Reputation: 2656
This is all according to this guide: http://blog.cloudera.com/blog/2012/12/how-to-use-a-serde-in-apache-hive/
hive> ADD JAR /home/hadoop/hive-serdes-1.0-SNAPSHOT.jar;
Added /home/hadoop/hive-serdes-1.0-SNAPSHOT.jar to class path
Added resource: /home/hadoop/hive-serdes-1.0-SNAPSHOT.jar
In /tmp/new
I have a file abc.json
which contains the following:
http://pastie.org/9504218
The CREATE EXTERNAL TABLE command runs properly, but it doesn't take in any data:
hive>
> CREATE EXTERNAL TABLE tweets (
> id BIGINT,
> created_at STRING,
> source STRING,
> favorited BOOLEAN,
> retweeted_status STRUCT<
> text:STRING,
> user:STRUCT<screen_name:STRING,name:STRING>,
> retweet_count:INT>,
> entities STRUCT<
> urls:ARRAY<STRUCT<expanded_url:STRING>>,
> user_mentions:ARRAY<STRUCT<screen_name:STRING,name:STRING>>,
> hashtags:ARRAY<STRUCT<text:STRING>>>,
> text STRING,
> user STRUCT<
> screen_name:STRING,
> name:STRING,
> friends_count:INT,
> followers_count:INT,
> statuses_count:INT,
> verified:BOOLEAN,
> utc_offset:INT,
> time_zone:STRING>,
> in_reply_to_screen_name STRING
> )
> PARTITIONED BY (datehour INT)

Information given:
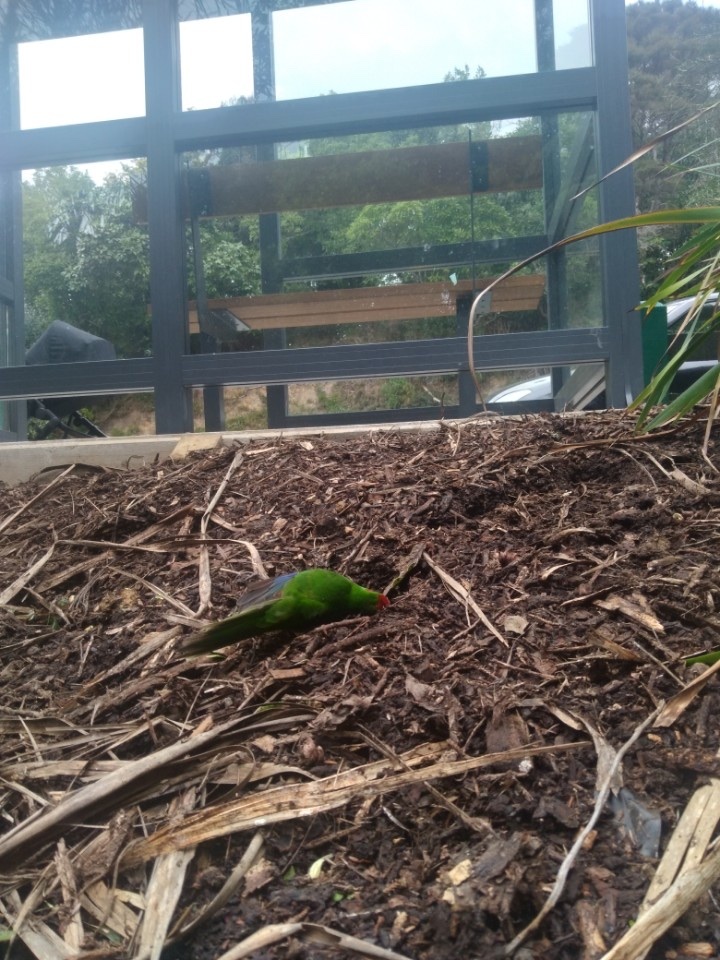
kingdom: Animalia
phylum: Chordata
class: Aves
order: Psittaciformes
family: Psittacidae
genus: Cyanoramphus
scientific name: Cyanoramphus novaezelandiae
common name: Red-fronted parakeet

...

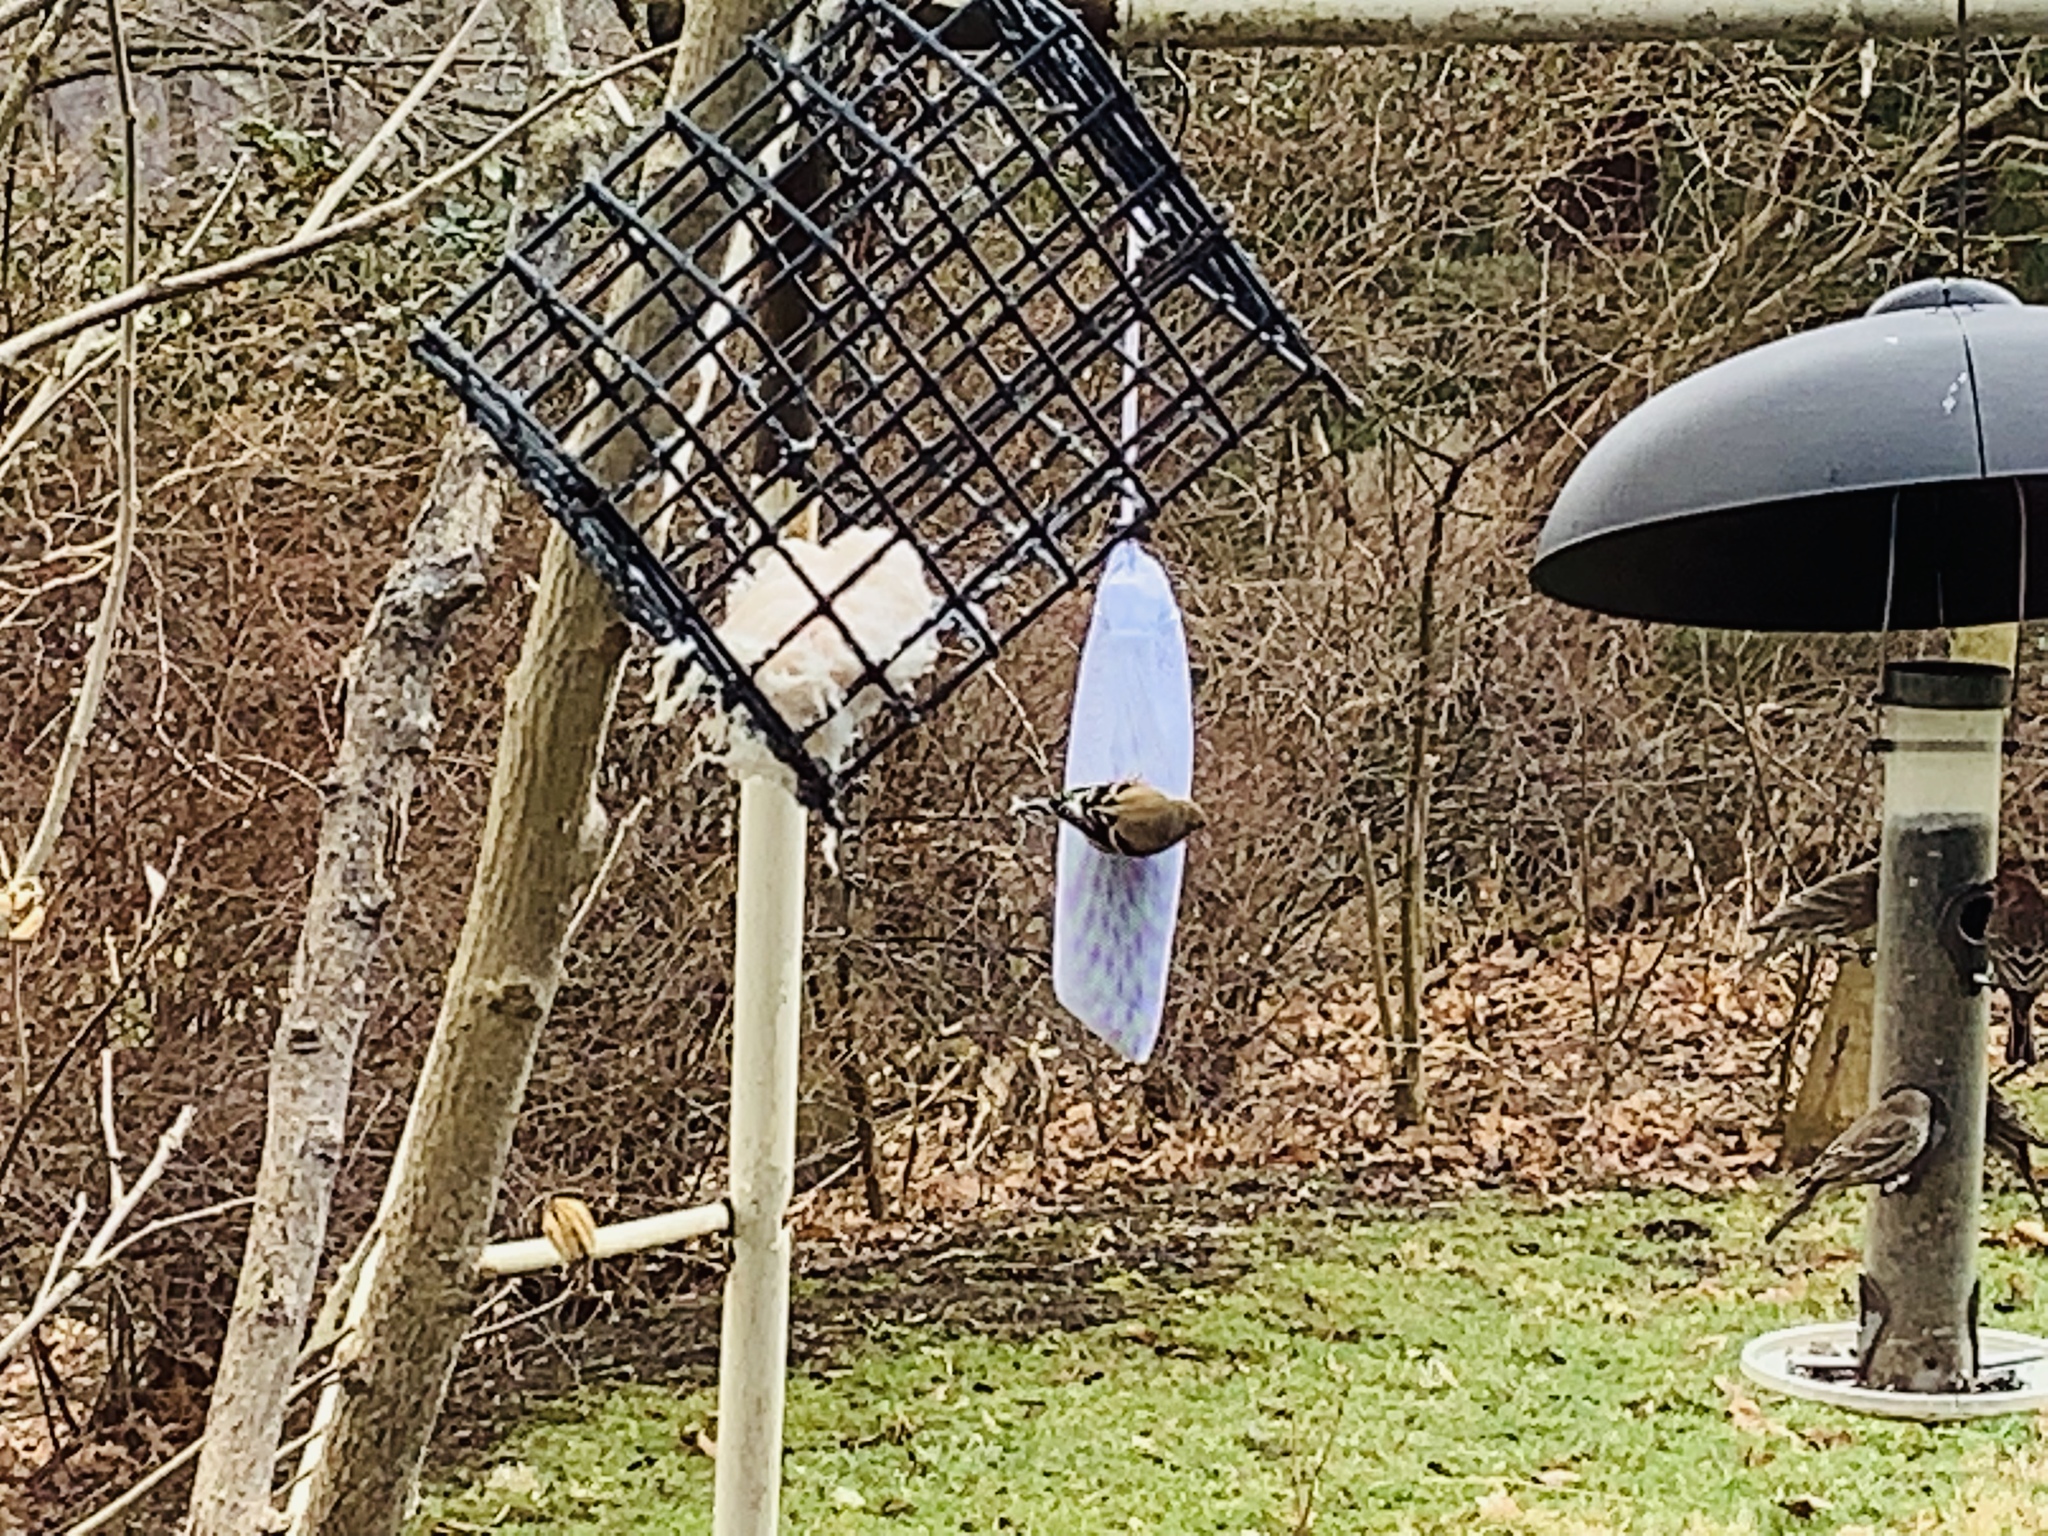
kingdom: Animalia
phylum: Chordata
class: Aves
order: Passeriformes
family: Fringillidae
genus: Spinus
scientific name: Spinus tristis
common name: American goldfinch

What to produce:
Extend the forum post about the Hive external table that loads no data, starting right after its last line, "PARTITIONED BY (datehour INT)".

Answer below:
> ROW FORMAT SERDE 'com.cloudera.hive.serde.JSONSerDe'
> LOCATION '/tmp/new';
OK
Time taken: 0.142 seconds
Select *:
hive> select * from tweets;
OK
Time taken: 0.392 seconds
What could be going on here?
Upvotes: 1
Views: 606
Reputation: 2876
So the issue is you have created an External table with partition. But you have not added the partition in Hive nor you have created the directory in HDFS that way.
Here are the steps you can follow:
1.) Run the create table statement.
2.) In the directory /tmp/new/ create a sub directory datehour=<some int value>, and then put your .json file inside this.
3.) Run alter table statement adding this partition to metadata:
alter table tweets add partition(datehour=<some int value>);
4.) Now run the select statement.
Hope it helps...!!!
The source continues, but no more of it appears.